Studio album by Lulu
- Released: 21 May 2002
- Genre: Pop
- Label: Mercury
- Producer: Bill Padley

Lulu chronology
| Independence (1993) | Together (2002) | The Greatest Hits (2003) |

= Together (Lulu album) =

Together is a 2002 album recorded by Scottish pop star Lulu as an album of duets with various artists, including Elton John, Paul McCartney, Joe Cocker, Cliff Richard, Westlife and Ronan Keating, amongst others.
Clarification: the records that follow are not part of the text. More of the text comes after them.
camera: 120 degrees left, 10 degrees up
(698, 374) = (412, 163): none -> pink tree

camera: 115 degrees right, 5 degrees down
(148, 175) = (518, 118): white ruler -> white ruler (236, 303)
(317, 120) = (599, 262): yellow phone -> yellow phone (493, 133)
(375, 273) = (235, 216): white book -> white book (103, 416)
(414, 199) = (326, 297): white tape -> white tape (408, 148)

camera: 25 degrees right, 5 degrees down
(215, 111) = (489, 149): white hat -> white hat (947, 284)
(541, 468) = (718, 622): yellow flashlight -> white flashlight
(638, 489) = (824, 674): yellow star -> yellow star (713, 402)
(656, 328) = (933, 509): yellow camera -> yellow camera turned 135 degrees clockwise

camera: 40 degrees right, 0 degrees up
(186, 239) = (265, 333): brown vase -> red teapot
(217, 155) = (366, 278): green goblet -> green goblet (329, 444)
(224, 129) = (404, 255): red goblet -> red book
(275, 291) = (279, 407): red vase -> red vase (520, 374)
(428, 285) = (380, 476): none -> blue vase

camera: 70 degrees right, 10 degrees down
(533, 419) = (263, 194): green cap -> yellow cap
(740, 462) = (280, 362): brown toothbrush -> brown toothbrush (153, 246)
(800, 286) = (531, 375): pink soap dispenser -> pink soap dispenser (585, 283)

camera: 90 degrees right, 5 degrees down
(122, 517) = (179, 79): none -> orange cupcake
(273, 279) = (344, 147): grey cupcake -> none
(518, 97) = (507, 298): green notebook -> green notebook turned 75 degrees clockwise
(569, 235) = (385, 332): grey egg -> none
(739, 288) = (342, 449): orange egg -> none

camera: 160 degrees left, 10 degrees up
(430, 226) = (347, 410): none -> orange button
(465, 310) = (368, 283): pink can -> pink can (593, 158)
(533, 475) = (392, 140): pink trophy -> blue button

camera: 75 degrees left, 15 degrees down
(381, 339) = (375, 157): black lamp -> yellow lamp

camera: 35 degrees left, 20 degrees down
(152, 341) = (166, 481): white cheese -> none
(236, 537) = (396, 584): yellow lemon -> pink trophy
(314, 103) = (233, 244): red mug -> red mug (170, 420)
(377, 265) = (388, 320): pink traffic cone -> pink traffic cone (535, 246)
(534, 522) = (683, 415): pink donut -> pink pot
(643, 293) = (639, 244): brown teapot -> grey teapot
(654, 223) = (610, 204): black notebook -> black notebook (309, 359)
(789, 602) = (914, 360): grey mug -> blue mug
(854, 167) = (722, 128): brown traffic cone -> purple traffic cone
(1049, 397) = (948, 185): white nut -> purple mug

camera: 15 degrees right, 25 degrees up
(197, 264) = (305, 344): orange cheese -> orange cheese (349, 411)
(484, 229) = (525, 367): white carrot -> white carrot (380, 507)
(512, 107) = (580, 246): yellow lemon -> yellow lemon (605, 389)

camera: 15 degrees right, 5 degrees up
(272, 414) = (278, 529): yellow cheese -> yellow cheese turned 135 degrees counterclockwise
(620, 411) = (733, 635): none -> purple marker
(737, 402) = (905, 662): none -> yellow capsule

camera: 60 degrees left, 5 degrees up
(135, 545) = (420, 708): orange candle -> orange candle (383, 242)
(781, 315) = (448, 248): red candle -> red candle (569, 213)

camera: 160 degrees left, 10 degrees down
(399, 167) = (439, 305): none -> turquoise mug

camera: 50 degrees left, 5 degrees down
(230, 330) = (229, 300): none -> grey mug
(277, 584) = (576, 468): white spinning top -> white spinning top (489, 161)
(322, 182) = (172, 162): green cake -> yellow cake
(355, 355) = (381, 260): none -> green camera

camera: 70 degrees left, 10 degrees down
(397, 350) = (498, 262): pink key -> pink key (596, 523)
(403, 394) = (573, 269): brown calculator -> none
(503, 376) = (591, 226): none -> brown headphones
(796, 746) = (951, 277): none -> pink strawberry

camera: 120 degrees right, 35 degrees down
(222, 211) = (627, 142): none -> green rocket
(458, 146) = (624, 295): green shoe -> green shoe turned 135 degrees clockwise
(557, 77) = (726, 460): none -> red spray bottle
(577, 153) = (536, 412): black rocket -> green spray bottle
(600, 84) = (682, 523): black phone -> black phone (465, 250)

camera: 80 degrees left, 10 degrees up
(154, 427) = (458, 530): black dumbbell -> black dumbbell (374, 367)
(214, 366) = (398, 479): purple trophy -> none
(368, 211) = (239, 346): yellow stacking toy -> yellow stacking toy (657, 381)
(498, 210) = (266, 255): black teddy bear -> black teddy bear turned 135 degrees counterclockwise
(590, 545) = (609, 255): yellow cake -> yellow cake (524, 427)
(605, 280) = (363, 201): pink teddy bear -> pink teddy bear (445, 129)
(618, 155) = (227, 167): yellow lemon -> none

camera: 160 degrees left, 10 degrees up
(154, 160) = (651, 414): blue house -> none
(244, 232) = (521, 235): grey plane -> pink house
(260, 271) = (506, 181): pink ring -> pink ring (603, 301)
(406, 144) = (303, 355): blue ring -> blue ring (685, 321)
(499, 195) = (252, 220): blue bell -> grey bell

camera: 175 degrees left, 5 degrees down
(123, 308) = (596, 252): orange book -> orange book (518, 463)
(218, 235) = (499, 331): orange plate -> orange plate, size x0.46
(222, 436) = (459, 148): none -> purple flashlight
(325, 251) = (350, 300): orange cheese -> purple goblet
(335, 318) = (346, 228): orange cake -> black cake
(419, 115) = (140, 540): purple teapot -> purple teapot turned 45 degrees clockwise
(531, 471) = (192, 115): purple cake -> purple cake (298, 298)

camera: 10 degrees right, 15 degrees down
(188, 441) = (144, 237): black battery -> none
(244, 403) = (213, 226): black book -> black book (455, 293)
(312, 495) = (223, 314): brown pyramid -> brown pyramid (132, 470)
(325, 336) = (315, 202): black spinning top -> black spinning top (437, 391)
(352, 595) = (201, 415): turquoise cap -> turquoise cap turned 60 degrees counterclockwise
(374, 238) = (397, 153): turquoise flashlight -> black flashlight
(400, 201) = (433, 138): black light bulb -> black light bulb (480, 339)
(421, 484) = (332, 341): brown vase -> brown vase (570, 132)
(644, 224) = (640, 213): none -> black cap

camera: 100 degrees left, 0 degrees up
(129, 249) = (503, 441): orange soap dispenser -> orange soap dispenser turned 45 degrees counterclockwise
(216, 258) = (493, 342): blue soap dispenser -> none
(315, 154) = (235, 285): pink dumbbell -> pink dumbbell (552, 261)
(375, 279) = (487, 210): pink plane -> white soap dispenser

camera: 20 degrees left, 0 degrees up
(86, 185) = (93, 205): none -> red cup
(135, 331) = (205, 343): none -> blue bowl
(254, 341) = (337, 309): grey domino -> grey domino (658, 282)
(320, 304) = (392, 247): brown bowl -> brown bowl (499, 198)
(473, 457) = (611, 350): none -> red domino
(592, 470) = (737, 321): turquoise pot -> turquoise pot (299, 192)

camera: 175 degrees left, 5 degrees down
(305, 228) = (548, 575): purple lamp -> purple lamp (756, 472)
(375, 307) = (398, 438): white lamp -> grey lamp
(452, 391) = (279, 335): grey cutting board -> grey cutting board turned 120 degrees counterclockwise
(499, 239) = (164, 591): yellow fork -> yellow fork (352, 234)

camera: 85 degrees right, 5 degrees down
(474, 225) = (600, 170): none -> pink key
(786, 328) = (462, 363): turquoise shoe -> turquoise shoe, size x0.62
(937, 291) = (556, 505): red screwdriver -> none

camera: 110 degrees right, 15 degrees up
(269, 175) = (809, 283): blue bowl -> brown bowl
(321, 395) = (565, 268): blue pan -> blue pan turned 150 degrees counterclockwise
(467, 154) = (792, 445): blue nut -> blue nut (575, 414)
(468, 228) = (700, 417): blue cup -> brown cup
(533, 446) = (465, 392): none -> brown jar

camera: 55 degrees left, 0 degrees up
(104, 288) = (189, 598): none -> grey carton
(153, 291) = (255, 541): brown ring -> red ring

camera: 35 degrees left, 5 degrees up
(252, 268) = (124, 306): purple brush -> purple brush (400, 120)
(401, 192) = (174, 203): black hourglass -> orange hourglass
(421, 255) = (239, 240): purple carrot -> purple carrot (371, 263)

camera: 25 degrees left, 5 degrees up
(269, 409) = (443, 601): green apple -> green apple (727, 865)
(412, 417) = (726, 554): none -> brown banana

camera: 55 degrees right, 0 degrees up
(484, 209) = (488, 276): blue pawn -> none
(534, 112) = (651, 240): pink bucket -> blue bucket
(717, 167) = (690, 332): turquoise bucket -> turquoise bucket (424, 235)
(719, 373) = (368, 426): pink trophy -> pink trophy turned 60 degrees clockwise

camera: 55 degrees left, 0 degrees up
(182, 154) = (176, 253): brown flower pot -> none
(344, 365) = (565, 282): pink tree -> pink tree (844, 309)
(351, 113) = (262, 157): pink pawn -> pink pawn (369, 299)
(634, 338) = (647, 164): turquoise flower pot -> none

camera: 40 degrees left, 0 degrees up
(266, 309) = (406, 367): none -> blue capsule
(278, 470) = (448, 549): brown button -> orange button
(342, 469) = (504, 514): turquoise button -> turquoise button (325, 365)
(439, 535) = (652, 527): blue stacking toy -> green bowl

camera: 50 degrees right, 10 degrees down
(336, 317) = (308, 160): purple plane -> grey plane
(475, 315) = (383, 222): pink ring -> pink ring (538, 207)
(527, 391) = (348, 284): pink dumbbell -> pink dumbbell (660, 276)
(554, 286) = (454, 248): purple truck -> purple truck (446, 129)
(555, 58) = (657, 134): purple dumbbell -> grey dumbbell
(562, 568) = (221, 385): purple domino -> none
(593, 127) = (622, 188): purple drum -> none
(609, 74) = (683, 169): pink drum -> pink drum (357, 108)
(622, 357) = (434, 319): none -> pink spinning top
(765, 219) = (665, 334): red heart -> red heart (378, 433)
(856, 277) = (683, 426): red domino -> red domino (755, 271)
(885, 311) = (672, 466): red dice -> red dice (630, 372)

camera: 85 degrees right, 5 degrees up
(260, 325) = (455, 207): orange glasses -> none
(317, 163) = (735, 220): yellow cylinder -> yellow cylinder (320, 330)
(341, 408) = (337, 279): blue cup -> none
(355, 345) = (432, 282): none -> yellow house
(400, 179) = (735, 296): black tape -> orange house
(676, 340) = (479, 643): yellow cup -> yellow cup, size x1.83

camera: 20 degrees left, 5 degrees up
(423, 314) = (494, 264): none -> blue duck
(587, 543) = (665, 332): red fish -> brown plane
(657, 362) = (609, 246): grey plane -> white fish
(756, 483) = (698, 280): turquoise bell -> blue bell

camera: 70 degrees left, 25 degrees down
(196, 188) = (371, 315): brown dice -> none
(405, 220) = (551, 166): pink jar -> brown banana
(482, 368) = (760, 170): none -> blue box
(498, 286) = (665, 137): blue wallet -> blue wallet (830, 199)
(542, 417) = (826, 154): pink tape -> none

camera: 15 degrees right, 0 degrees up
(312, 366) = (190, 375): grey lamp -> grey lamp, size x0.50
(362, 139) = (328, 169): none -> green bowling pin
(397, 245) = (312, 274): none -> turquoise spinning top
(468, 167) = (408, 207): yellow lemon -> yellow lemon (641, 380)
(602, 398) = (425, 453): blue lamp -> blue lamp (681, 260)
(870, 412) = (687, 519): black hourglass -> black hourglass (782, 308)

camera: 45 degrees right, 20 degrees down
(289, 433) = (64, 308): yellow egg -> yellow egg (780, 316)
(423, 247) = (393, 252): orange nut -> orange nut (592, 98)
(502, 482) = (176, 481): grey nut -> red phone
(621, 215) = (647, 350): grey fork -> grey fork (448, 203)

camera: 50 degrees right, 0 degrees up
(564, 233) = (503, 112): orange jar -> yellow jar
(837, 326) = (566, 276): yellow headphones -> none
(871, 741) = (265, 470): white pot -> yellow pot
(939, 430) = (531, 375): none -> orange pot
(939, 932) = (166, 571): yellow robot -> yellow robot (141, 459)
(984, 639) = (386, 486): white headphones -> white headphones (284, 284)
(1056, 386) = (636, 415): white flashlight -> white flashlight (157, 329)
The album reached No. 4 in the UK Albums Chart and was certified Gold by the BPI.

==Track listing==
1. "Teardrops" with Elton John (Cecil Womack, Linda Womack) – 4:48
2. "Shame Shame Shame" with Atomic Kitten (Sylvia Robinson) – 3:27
3. "Inside Thing (Let 'Em In)" with Paul McCartney (Paul McCartney, Lukas Burton, Billy Lawrie, Lulu) – 4:48
4. "We've Got Tonight" with Ronan Keating (Bob Seger) – 3:40
5. "Sail On, Sailor" with Sting (Brian Wilson, Tandyn Almer, Ray Kennedy, Van Dyke Parks, Jack Rieley) – 3:27
6. "Back at One" with Westlife (Brian McKnight) – 4:11
7. "To Sir, with Love" with Samantha Mumba (Donald Black, Mark London) – 2:57
8. "With You I'm Born Again" with Marti Pellow (Carol Connors, David Shire) – 3:37
9. "The Prayer" with Russell Watson (Bayer, Foster) – 4:32
10. "Reunited" with Cliff Richard (Dino Fekaris, Freddie Perren) – 4:03
11. "I'm Back for More" with Bobby Womack (Ken Stover) – 5:08
12. "Now That the Magic Has Gone" with Joe Cocker (John Miles) – 5:01
13. "Phunk Phoolin" with Kerphunk (Adlam, Mel London, Rev. C.L. Moore) – 3:43
14. "Relight My Fire" with Take That (Dan Hartman) – 4:09

==Certifications==

| Region | Certification | Certified units/sales |
| United Kingdom (BPI) | Gold | 100,000^{^} |
^{^} Shipments figures based on certification alone.